Killer Mike & Iconic Olympian Tommie Smith Discuss the Past & Current Civil Rights Movements (Video)
In one of the most iconic sports photographs, American Olympian athlete Tommie Smith is seen raising his Black fist into the air in solidarity with his fellow medal winners in a stunning show of solidarity with those back home fighting for civil rights. Nearly 50 years later, and Americans are finding themselves in another Civil Rights Era with many of the same issues dominating conversations about racial politics, police violence, White supremacy, systemically racist institutions like criminal justice, and more. One of the most vocal contemporaries to use his platform as a tool for raising awareness of such matters is Killer Mike, whose sprawling musical repertoire is more and more being matched by his work in politics, and in a new video interview, these two fighters for African-American liberation in the true sense of the word speak with one another in a cross-generational conversation which begs the question – how far have we really come?

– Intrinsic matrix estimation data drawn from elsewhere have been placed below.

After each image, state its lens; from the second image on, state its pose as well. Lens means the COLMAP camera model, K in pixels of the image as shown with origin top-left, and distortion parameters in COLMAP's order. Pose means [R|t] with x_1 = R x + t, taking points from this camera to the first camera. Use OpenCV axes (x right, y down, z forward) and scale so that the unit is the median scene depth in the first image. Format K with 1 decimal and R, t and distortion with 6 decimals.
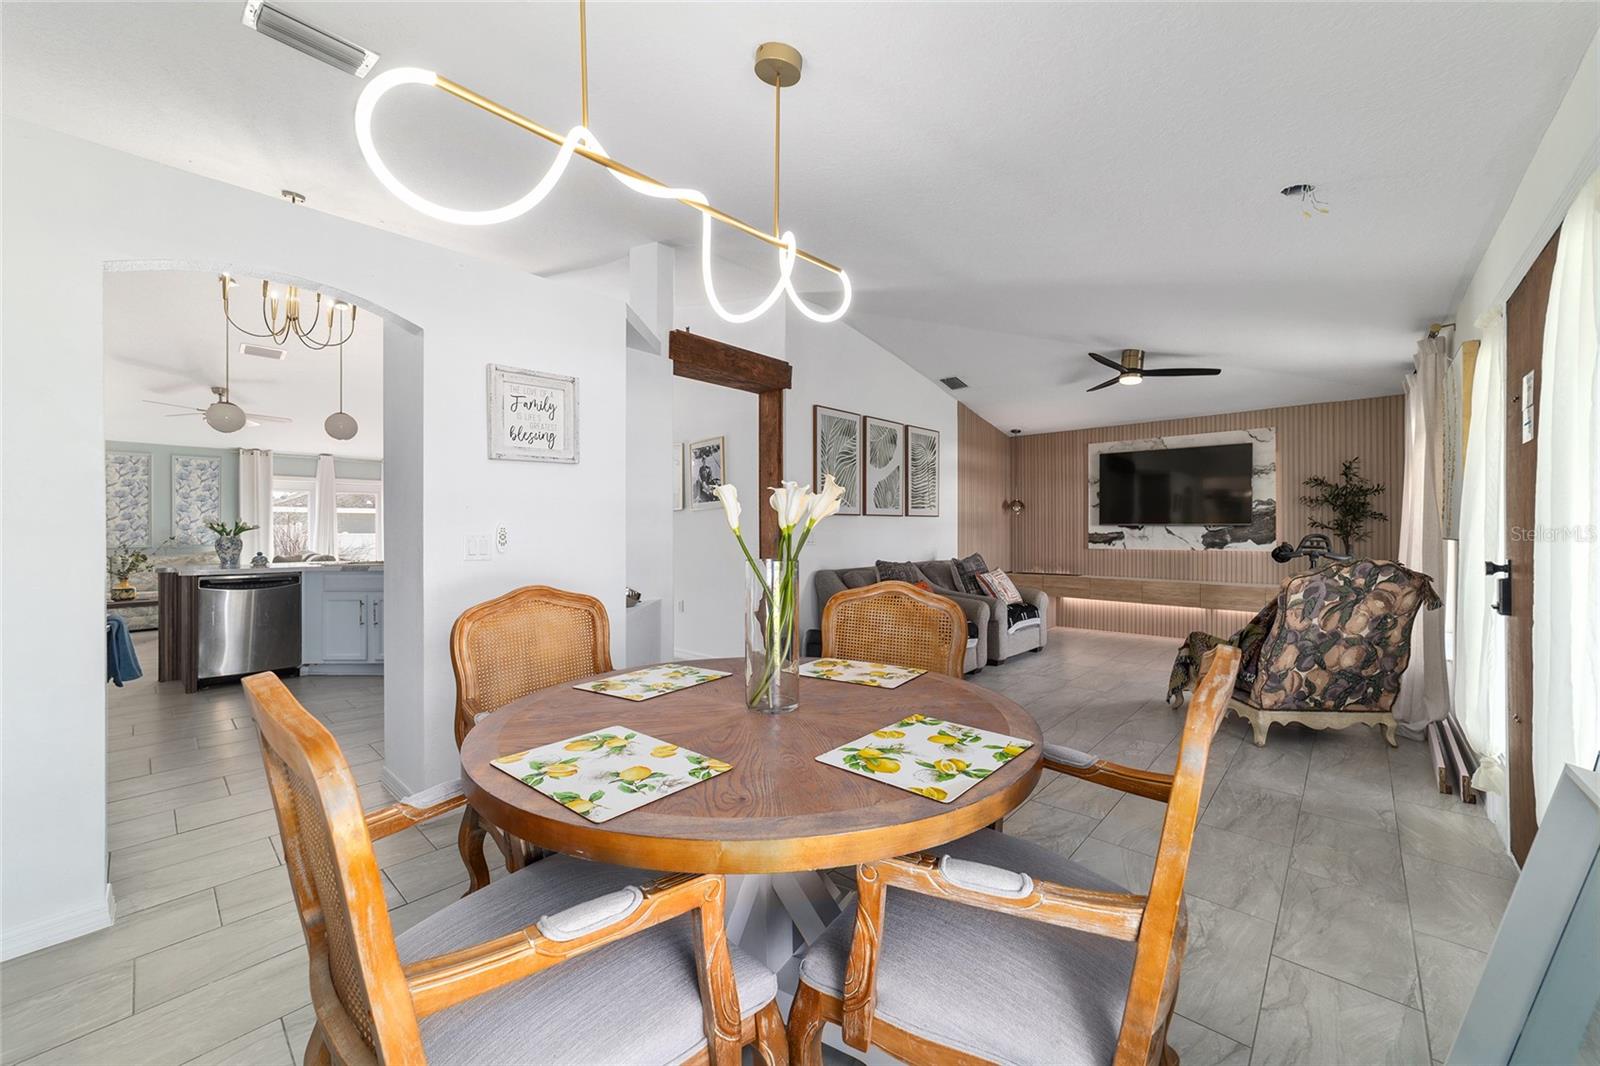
lens RADIAL K [[613.3, 0, 797.2], [0, 613.3, 529.1], [0, 0, 1]] dist [-0.018959, 0.008411]
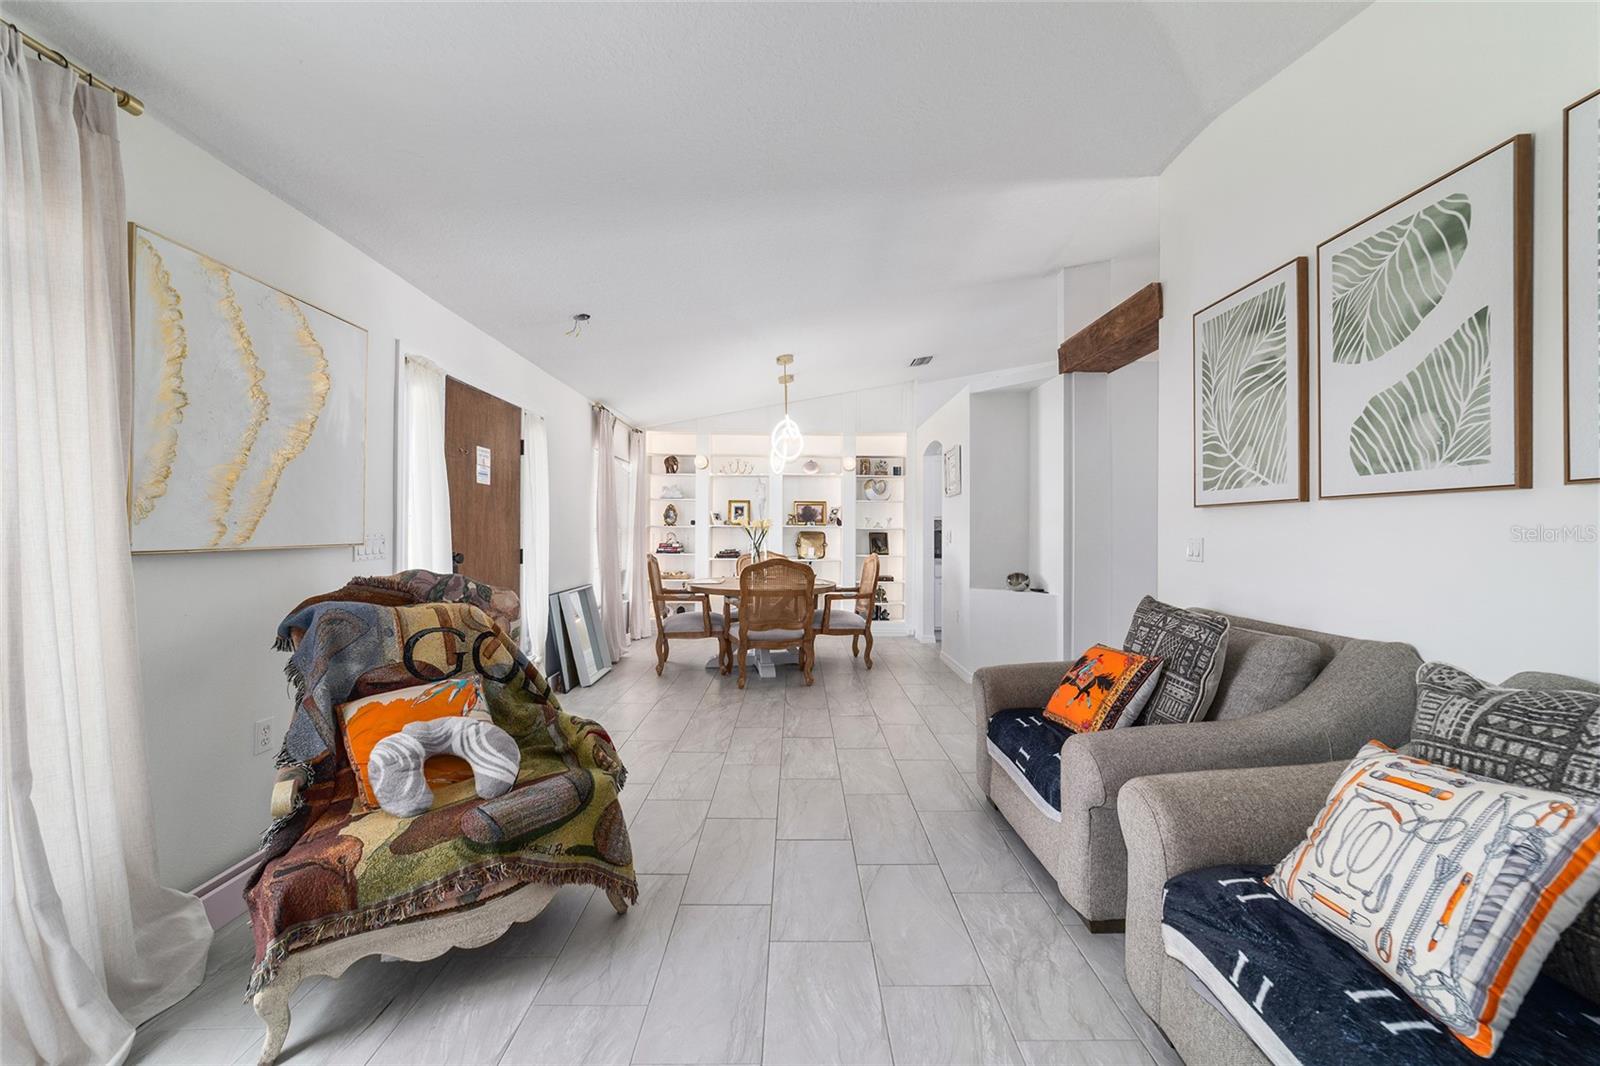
lens RADIAL K [[613.3, 0, 800.5], [0, 613.3, 527.6], [0, 0, 1]] dist [-0.018959, 0.008411]
pose [[-0.730755, -0.004492, -0.682625, 0.587839], [-0.002842, 0.999990, -0.003538, -0.001946], [0.682634, -0.000645, -0.730760, 1.004944]]
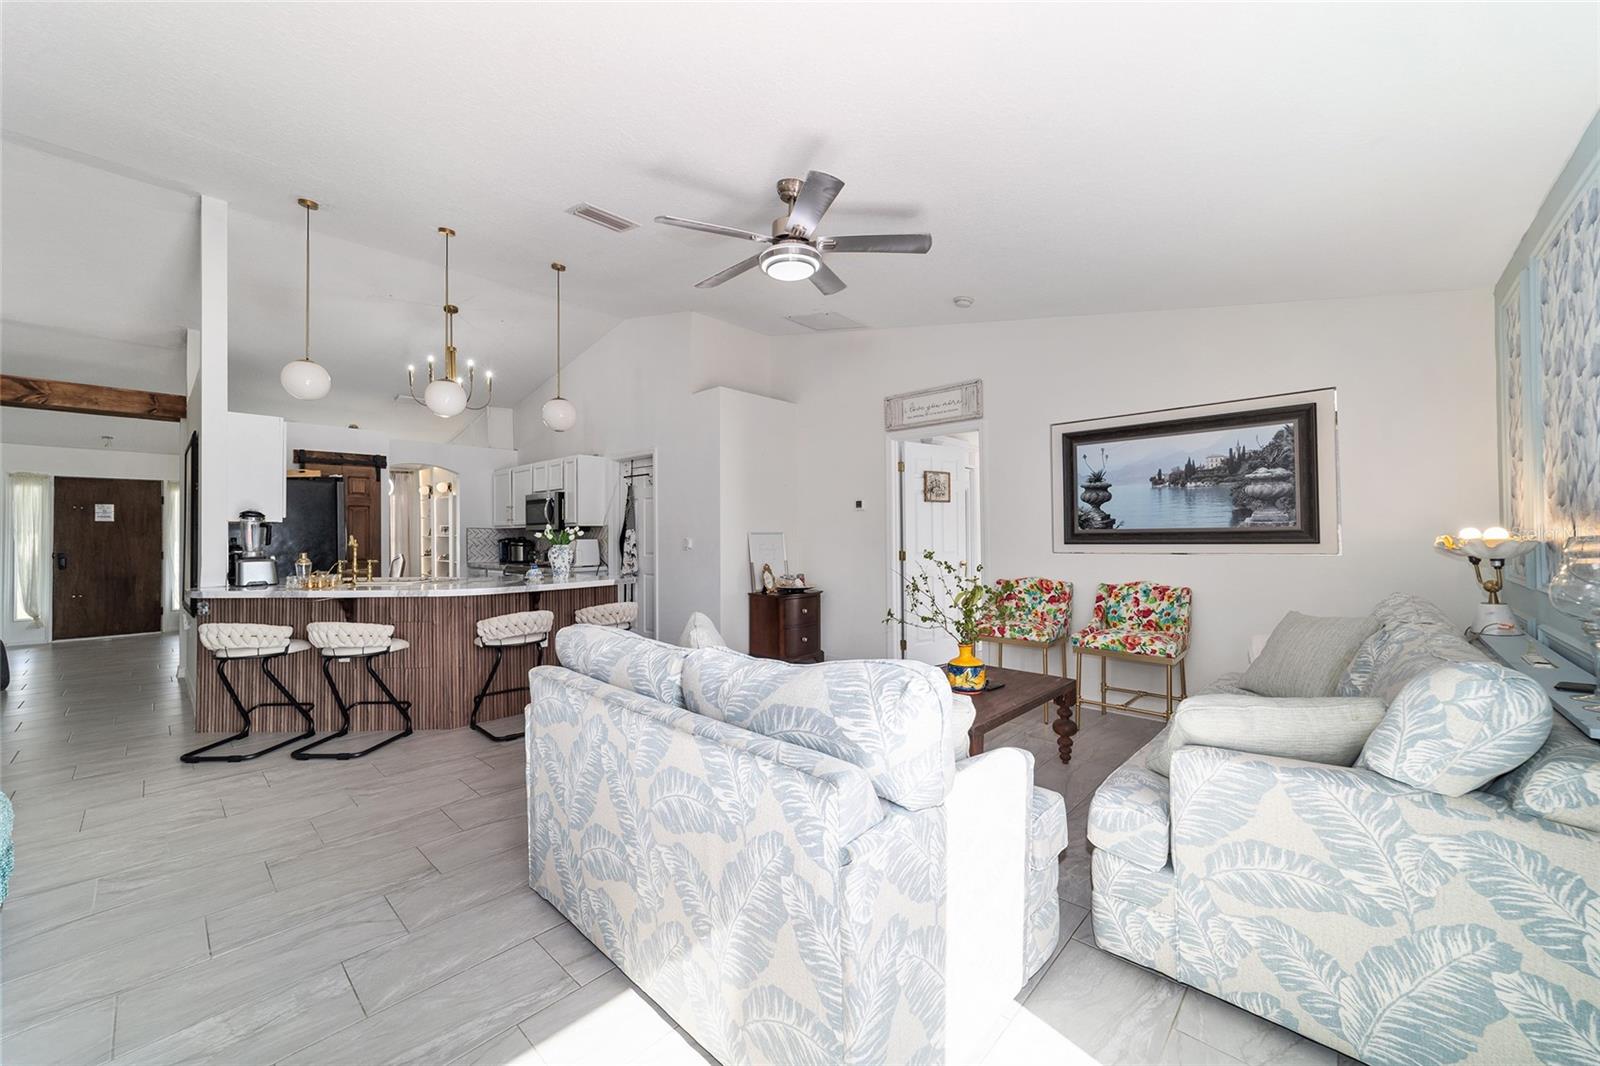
lens RADIAL K [[613.3, 0, 798.8], [0, 613.3, 530.8], [0, 0, 1]] dist [-0.018959, 0.008411]
pose [[-0.999912, 0.011082, 0.007332, -1.121597], [0.011009, 0.999890, -0.009975, 0.003084], [-0.007442, -0.009893, -0.999923, 1.645047]]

Smith first made history by winning the 200m sprint in under 20 seconds at the 1968 Summer Olympic games in Mexico City. Along with John Carlos, Smith wore black gloves during the awards ceremony, bowed his head, and brought Black Power into the living rooms of a global audience. Drenched in controversy, the silent yet overwhelmingly powerful gesture remains a visual touchstone to the African American experience, and just like its Olympic counterpart, there is a Torch being passed from Smith and the Civil Rights activists of his generation to today’s, and Killer Mike is helping to engage even younger activists to learn the history of the movement. That history is on full display in this 20-minute conversation. The two get in-depth about the photograph in question, but more importantly the inspiration behind it.
“Human rights worldwide, no matter where you are,” is something Smith, Carlos, and Australian Peter Norman (also photographed) were focused on as athletes representing their respective countries, Smith shares. His decision to raise his fist in such a way was inspired, in part, by his upbringing. He shares that both of his parents were born in 1912 and that where he was raised “mimicked slavery in many ways” due to the practice of sharecropping which enslaved many African-Americans in a world of indentured servitude. His personal history paints his upbringing and eventual decision to use the platform of his Olympic success to drive home the point that, despite what he was told, athletics and politics do – and sometimes should – mix. As he shares with Mike, “it was the Olympic Project for Human Rights,” he says of the organization formed to protest segregation and racism in sports. “When we got back to the United States, we had already told the world that ‘you need more love. Love is key to existence. Why can’t you love your neighbor?'”
It’s a powerful, inspirational, and beautiful look into the many divergent threads which have been woven into today’s Civil Rights tapestry.